Brighton Fringe winner of Best Cabaret and Argus Angel awards, ‘A Berlin Kabaret’ returned with Sphinx  Theatre Company and they bill themselves as Lady Gaga meets Brecht in musical show of the 20th century avant-garde.

Overall this was a good show, although by its structure if felt like more of a musical than a cabaret.  This was a narrative musical, not a series of separate performers and a host, it was songs straight through with no dialogue or chat.  I’m not sure if I’d read the info wrongly or was just expecting more of a cabaret set up, however lets overlook that and get back to the strong points. There was a superb set of four singers and a brilliant pianist.

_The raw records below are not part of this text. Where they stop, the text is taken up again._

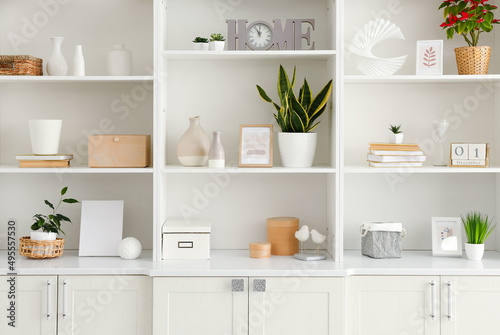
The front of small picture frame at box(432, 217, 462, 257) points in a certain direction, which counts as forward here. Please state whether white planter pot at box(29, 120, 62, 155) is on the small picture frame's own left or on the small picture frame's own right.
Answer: on the small picture frame's own right

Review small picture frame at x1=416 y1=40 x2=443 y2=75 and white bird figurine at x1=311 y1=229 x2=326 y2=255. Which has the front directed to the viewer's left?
the white bird figurine

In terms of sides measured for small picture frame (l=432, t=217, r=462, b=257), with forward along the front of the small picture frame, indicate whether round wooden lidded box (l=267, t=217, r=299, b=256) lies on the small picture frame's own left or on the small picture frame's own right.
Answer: on the small picture frame's own right

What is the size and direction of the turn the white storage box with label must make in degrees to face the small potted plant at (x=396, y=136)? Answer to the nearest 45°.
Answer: approximately 90° to its left

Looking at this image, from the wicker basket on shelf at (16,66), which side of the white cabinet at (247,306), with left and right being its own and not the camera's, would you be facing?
right

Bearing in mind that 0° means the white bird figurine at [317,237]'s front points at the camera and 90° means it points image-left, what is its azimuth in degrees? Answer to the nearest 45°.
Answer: approximately 90°
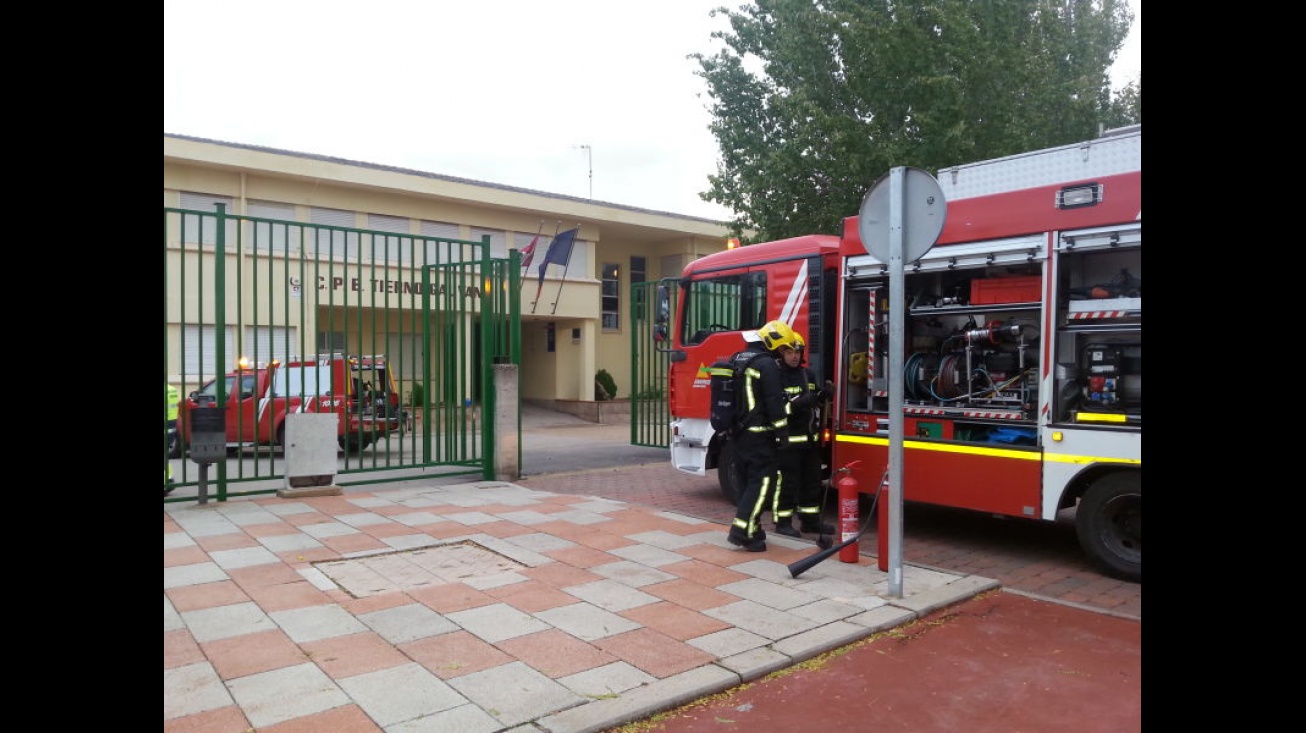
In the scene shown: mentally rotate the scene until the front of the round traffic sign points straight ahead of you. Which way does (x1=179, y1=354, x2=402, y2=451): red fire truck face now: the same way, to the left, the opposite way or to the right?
to the left

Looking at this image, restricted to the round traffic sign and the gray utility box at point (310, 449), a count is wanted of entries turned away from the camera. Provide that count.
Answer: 1

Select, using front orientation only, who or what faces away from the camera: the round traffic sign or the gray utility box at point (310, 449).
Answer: the round traffic sign

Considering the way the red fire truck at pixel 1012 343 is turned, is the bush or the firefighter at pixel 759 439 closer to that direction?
the bush

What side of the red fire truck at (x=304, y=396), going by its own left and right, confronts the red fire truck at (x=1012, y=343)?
back

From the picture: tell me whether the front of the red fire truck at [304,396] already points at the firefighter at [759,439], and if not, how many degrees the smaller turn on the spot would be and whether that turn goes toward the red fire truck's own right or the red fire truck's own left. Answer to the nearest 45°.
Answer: approximately 180°

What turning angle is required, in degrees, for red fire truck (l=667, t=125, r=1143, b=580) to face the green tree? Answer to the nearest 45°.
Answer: approximately 45° to its right

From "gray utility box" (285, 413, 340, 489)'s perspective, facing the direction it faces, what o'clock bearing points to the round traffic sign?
The round traffic sign is roughly at 11 o'clock from the gray utility box.

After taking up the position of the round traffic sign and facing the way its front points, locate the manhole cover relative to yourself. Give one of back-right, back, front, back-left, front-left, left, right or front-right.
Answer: left

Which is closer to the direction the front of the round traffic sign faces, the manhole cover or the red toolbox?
the red toolbox

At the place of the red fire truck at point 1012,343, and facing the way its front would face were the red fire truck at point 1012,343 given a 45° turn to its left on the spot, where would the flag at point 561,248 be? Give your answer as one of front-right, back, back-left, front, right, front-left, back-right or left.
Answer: front-right

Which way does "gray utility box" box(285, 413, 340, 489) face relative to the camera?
toward the camera

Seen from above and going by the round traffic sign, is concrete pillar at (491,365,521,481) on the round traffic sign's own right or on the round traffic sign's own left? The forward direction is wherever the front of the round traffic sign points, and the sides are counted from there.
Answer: on the round traffic sign's own left

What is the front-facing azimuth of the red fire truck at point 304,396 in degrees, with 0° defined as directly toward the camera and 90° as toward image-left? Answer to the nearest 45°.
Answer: approximately 135°

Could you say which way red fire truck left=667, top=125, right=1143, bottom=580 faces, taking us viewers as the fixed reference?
facing away from the viewer and to the left of the viewer

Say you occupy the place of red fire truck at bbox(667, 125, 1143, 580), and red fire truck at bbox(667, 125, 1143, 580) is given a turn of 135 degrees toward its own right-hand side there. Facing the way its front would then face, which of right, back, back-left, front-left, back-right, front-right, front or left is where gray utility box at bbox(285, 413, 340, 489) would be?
back

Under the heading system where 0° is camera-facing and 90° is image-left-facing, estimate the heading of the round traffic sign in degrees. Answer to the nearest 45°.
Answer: approximately 180°

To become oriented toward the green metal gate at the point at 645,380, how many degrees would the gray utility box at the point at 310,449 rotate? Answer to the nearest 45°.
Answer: approximately 135° to its left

Real mastery of the keyboard here, with a touch which allowed enough sentiment to creep through when necessary but then easily slide back down into the bombast and showmanship of this style of playing and music.  Capturing the political turmoil of the Weimar Republic, witty and rebellious, these songs still resonate powerfully.

The Blockhouse is a problematic venue for a cosy show like this, its horribly uncomfortable and cold, but the audience loved the show, leaning into the heft of the narrative and being very, very supportive. The comedy songs were very funny and the timing was spot on, this is obviously the strength of this troupe but the more earnest stuff was a little edgy and awkward.  It’s a difficult segue to make in cabaret, particular in character and this lent a kind of amateurish edge to it all, even thought clearly a lot of work went into it.

I left entertained but unsure, if I’d seen something meta-cabaret or not. As a montage of anti-war songs reflecting on the current refugee crisis, fragmentation of society, in the search for sanctuary and solidarity I think it overreached and missed its target. There was a lack of serious focus, but in the end what I did see was a superb group of singers, and excellent pianist and a show that worked more often than it didn’t and certainly left the audience laughing, happy and humming a few of the tunes on their way out in the heaving Warren nightlife.

….and that made me think, about the laughter and fun in the Weimar Republic and how the laughter and music grew louder as the storm clouds gathered, the darkness and shrill voices of hatred grew louder and  “mid this tumult Kubla and I heard from far. Ancestral voices prophesying war!”